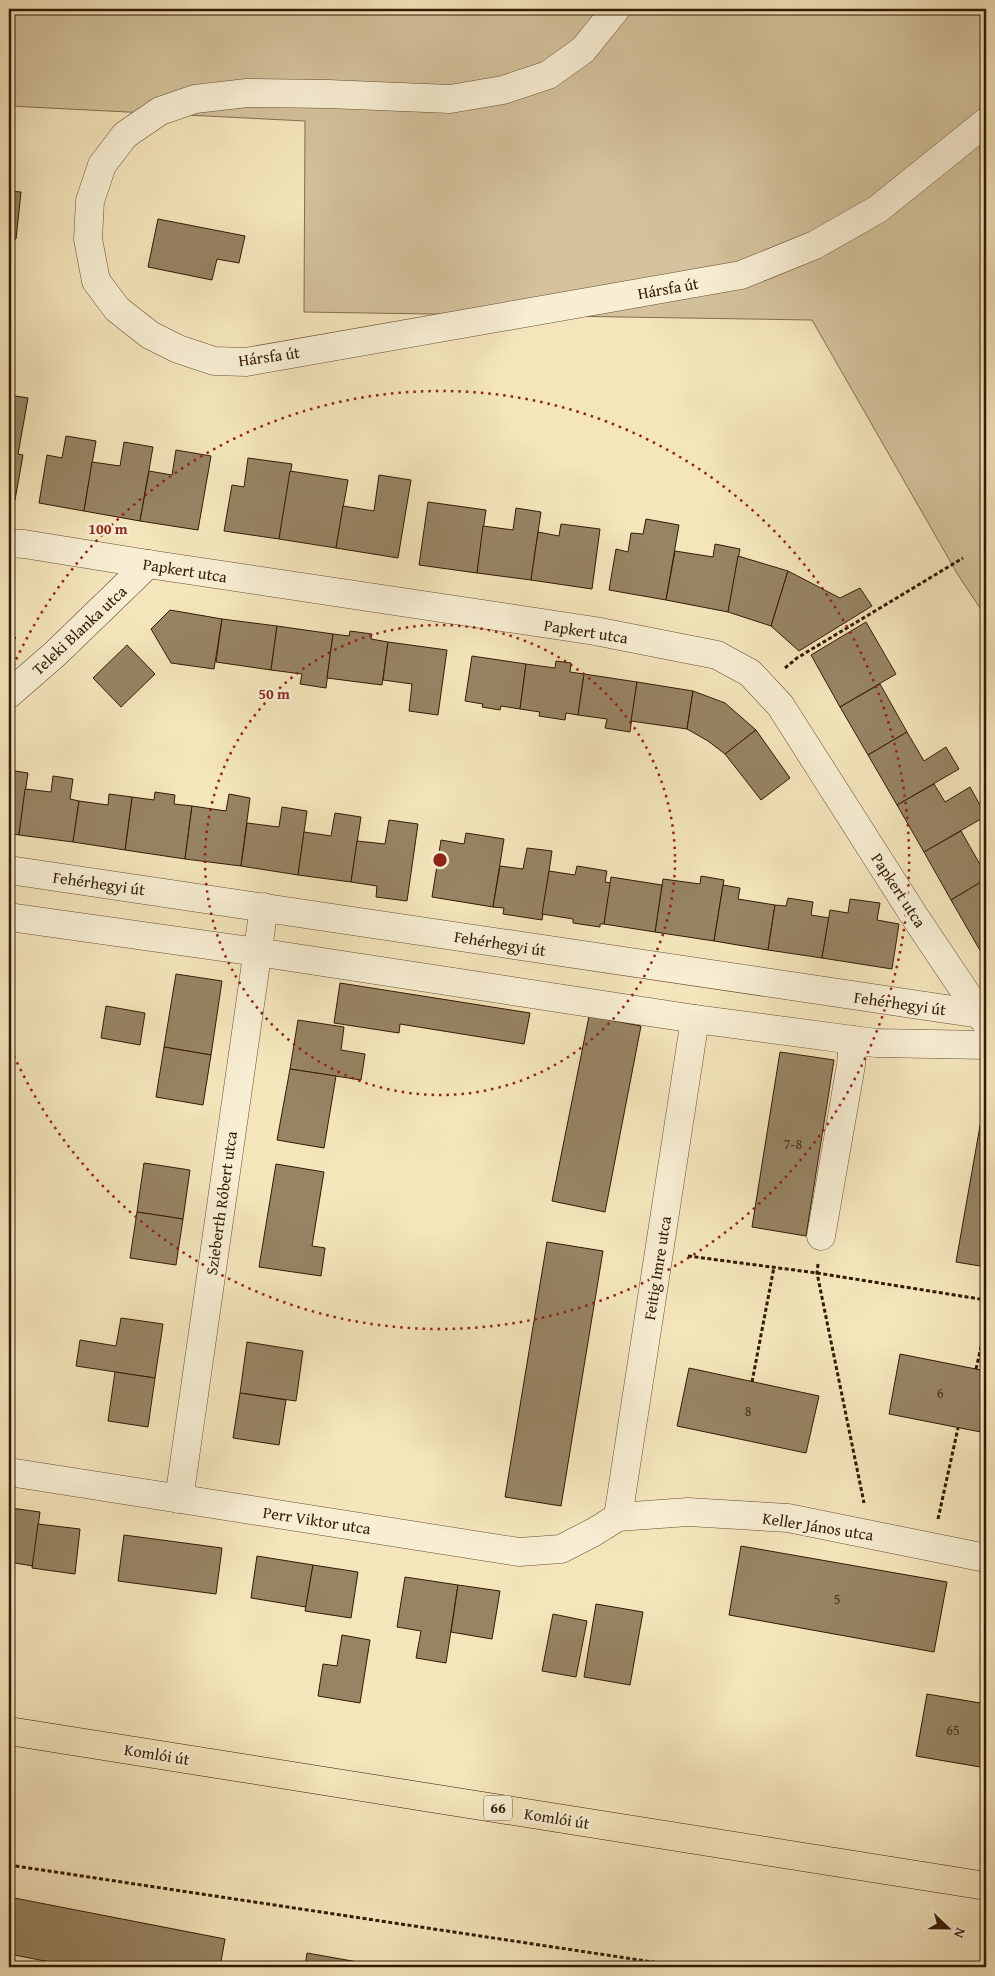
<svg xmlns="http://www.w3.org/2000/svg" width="995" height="1976" font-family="'Gentium Book Plus',serif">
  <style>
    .green { fill: #d3c29c; stroke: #836e50 }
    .building { fill: #978463; stroke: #331a03 }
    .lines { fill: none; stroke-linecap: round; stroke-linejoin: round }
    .minor-casing { stroke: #634d31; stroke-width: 29 }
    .major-casing { stroke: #331a03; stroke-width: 29 }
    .path { stroke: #331a03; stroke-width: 3; stroke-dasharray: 4 2.5; stroke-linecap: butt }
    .minor { stroke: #f8eed3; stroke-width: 28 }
    .major { stroke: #f4e5bb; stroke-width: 28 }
    .ring { fill: none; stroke: #8f2418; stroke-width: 2.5; stroke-dasharray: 2.5 5 }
    .labels { text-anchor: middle; stroke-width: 5; stroke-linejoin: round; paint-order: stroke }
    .number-label { font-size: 14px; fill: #4c341b }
    .shield { fill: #f8eed3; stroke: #6e5a41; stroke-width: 1 }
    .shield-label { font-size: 15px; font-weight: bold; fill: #331a03 }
    .street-label { font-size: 16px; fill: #331a03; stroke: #f8eed3 }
    .centre { fill: #8f2418; stroke: #f8eed3; stroke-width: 2.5 }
    .ring-label { font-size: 15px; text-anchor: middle; font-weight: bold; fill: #8f2418; stroke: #f8eed3; stroke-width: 5; stroke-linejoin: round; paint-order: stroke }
  </style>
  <rect width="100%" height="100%" fill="#f4e5bb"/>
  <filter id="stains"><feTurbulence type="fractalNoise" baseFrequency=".004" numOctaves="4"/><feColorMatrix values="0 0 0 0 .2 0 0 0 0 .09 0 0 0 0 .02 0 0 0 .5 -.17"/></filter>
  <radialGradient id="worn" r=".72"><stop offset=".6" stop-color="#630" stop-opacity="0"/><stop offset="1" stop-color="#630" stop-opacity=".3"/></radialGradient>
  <polygon class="green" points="9,9 986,9 986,617 958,575 812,320 304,312 305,121 9,106"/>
  <g class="building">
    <polygon points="9,191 21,192 16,239 9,239"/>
    <polygon points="158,219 245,236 239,263 217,259 212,280 148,267"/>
    <polygon points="9,395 28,398 18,454 23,455 15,500 9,498"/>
    <polygon points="66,436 96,441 84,511 39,503 47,455 62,458"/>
    <polygon points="124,442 153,447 140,521 84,511 92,462 120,466"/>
    <polygon points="176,450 211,456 198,530 140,521 149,471 172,475"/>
    <polygon points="248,458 292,464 279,539 224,531 232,485 244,487"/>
    <polygon points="290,471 348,480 336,548 279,539"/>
    <polygon points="379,475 411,480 398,558 336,548 343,506 374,511"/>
    <polygon points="428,502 486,510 477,573 419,565"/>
    <polygon points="516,508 541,512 531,580 477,573 483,526 513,530"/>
    <polygon points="646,519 679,525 666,600 609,590 616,549 628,552 631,533 643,534"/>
    <polygon points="561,524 600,529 592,589 531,580 538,532 559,536"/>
    <polygon points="715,544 740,549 728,612 666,600 675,551 713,557"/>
    <polygon points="738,556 788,571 771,626 728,612"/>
    <polygon points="788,571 840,598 860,588 872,606 799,651 771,626"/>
    <polygon points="170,610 222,619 214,669 171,663 151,629"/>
    <polygon points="222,619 277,626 271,670 216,662"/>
    <polygon points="866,622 896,674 840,707 811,655"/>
    <polygon points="277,626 333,634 326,688 300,684 302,674 271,670"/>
    <polygon points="9,630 16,638 9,644"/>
    <polygon points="350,631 372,634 371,639 388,642 382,685 327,678 333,634 349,636"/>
    <polygon points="388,642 447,650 438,715 409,711 412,684 383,680"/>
    <polygon points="127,645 155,674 121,707 93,678"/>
    <polygon points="472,656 526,664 520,709 501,706 500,710 482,707 483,704 465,701"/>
    <polygon points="556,661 571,663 570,672 584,674 578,715 566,713 565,720 539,716 540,712 520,709 526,664 555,668"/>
    <polygon points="584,674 637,682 630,732 605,728 607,719 578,715"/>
    <polygon points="637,682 693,691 687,729 631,721"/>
    <polygon points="880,684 907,732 868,755 840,707"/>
    <polygon points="693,691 725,703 756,730 725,754 708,741 687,729"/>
    <polygon points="756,730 790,778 761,800 725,754"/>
    <polygon points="907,732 924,761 946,747 959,769 897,805 868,755"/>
    <polygon points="9,770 28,773 19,835 9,833"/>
    <polygon points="53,776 73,779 70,799 79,801 73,842 19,835 25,789 51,792"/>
    <polygon points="934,784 945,802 970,787 986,816 924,852 897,805"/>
    <polygon points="155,792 175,795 174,804 192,806 185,859 125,850 132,797 154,800"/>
    <polygon points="109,794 132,797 125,850 73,842 79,801 108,805"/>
    <polygon points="229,794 250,798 241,866 185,859 192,806 226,811"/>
    <polygon points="282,807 307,811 298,875 241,866 247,823 279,827"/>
    <polygon points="335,813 361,817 351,882 298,875 304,832 331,836"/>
    <polygon points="389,820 418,824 407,901 376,897 377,886 351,882 357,841 385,844"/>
    <polygon points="961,831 986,875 986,879 951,900 924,852"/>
    <polygon points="466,833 504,839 493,907 432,897 441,840 464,844"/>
    <polygon points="527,848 552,851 542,920 503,914 504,908 493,907 500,866 523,869"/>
    <polygon points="577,866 607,871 605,882 611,883 604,924 600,924 600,927 573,923 573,919 542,914 549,871 575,875"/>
    <polygon points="701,876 724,880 714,941 655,932 663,879 700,884"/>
    <polygon points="611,877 662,885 655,932 604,924"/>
    <polygon points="986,879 986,949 981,952 951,900"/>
    <polygon points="723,885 740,888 738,899 775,905 768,950 714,941"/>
    <polygon points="788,898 813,902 811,915 829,918 822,958 768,950 775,905 786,906"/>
    <polygon points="850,899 880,903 877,920 899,924 892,969 822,958 830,910 848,913"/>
    <polygon points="176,974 222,981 211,1055 164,1047"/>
    <polygon points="340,983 530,1013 524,1044 400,1024 399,1033 334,1023"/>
    <polygon points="106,1006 145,1013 140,1045 101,1038"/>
    <polygon points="589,1016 641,1026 605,1212 552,1201"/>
    <polygon points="298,1020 344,1027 341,1050 365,1054 361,1080 290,1069"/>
    <polygon points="164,1047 211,1055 203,1105 156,1097"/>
    <polygon points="780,1052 834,1060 806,1236 752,1227"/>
    <polygon points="290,1069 336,1076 324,1148 277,1140"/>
    <polygon points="986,1092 986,1267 956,1262"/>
    <polygon points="144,1163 190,1170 183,1219 137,1212"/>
    <polygon points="276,1164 324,1172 312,1246 325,1248 321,1276 259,1267"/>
    <polygon points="137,1212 183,1219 176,1265 130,1258"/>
    <polygon points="547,1242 603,1251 561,1506 505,1497"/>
    <polygon points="121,1318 163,1324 155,1378 76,1366 80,1340 116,1346"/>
    <polygon points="247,1342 303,1351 296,1401 240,1393"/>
    <polygon points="900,1354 986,1371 986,1433 889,1414"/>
    <polygon points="689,1368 819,1396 806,1453 677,1426"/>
    <polygon points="115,1372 155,1378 148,1427 108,1421"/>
    <polygon points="240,1393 286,1400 279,1445 233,1438"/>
    <polygon points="11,1508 40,1512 33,1566 9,1562 9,1518"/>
    <polygon points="38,1524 80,1529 75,1574 32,1568"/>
    <polygon points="124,1535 222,1548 216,1594 118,1581"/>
    <polygon points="741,1546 947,1582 934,1652 729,1615"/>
    <polygon points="257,1556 313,1565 306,1607 251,1598"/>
    <polygon points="313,1565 358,1572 351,1618 305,1611"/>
    <polygon points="405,1577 458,1585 446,1663 416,1658 421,1631 397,1627"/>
    <polygon points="458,1585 500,1591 492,1639 451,1632"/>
    <polygon points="596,1604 643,1612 630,1685 584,1677"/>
    <polygon points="553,1614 587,1621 576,1677 542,1671"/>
    <polygon points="342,1635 370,1640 360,1703 318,1696 323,1664 337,1666"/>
    <polygon points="927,1694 986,1704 986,1768 916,1756"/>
    <polygon points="9,1897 225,1939 220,1967 76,1967 9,1954"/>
    <polygon points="307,1953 386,1967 305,1967"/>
  </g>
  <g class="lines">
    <defs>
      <g id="minor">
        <polyline points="616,9 583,50 548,75 503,90 450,99 328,94 247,93 195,99 160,111 125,135 102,165 90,201 88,239 96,281 117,309 150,335 178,349 214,361 246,362 741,275 815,245 878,209 986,122"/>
        <polyline points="9,543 24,544 148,564 595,631 717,655 750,673 780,705 913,914 986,1023"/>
        <polyline points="9,694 55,654 148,564"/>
        <polyline points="9,870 980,1014"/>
        <polyline points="9,917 257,952 695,1019 876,1043 986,1045"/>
        <polyline points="821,1236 851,1065 853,1040"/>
        <polyline points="9,1472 519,1552 561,1549 594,1532 618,1517 688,1512 788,1518 986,1558"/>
        <polyline points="179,1499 264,907"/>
        <polyline points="618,1517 695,1019"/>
      </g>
      <polyline id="major" points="9,1731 986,1886"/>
    </defs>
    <use href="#minor" class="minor-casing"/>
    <use href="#major" class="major-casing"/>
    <g class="path">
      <polyline points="785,668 797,658 963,558"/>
      <polyline points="688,1256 817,1273 986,1300"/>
      <polyline points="818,1264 817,1273 864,1503"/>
      <polyline points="976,1369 986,1325"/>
      <polyline points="752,1382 774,1267"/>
      <polyline points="938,1519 958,1428"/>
      <polyline points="9,1865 686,1967"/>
    </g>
    <use href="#minor" class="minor"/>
    <use href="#major" class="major"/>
  </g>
  <g class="ring">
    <circle cx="440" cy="860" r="235"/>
    <path d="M10 673A469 469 0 1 1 10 1047"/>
  </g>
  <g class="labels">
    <g class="number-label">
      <text x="793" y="1149">7-8</text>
      <text x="940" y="1398">6</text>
      <text x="748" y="1416">8</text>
      <text x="837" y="1604">5</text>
      <text x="953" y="1735">65</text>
    </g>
    <rect class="shield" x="484" y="1795.5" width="28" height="25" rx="4"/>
    <g class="shield-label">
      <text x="498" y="1813">66</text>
    </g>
    <g class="street-label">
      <text transform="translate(668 288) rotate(-10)" y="6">Hársfa út</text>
      <text transform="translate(269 356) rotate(-8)" y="6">Hársfa út</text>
      <text transform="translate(185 570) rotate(9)" y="6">Papkert utca</text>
      <text transform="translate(79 630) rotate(-43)" y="6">Teleki Blanka utca</text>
      <text transform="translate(586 631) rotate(9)" y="6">Papkert utca</text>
      <text transform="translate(99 883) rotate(8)" y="6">Fehérhegyi út</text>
      <text transform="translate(899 890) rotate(57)" y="6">Papkert utca</text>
      <text transform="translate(500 943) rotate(9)" y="6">Fehérhegyi út</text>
      <text transform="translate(900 1003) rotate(8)" y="6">Fehérhegyi út</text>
      <text transform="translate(221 1203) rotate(-82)" y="6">Szieberth Róbert utca</text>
      <text transform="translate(657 1268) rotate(-81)" y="6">Feitig Imre utca</text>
      <text transform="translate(317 1520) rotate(9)" y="6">Perr Viktor utca</text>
      <text transform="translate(818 1526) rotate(9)" y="6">Keller János utca</text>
      <text transform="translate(157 1754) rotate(9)" y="6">Komlói út</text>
      <text transform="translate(557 1818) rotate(9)" y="6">Komlói út</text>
    </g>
  </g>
  <circle cx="440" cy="860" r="8" class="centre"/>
  <g class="ring-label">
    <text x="108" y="534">100 m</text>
    <text x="274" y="699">50 m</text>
  </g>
  <rect width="995" height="1976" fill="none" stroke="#f4e5bb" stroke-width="30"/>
  <rect x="10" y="10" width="975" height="1956" fill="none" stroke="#331a03" stroke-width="2.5"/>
  <rect x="15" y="15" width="965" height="1946" fill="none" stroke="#331a03"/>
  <g transform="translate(948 1928) rotate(112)" stroke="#f8eed3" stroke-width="4" paint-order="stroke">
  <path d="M0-4L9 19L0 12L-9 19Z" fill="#331a03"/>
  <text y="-8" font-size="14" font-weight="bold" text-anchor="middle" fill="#331a03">N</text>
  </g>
  <rect width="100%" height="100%" filter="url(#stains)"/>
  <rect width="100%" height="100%" fill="url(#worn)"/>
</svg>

**Exercise goal:** From the entries above, show each line that includes the string "casing".

**Output of the task:**
    .minor-casing { stroke: #634d31; stroke-width: 29 }
    .major-casing { stroke: #331a03; stroke-width: 29 }
    <use href="#minor" class="minor-casing"/>
    <use href="#major" class="major-casing"/>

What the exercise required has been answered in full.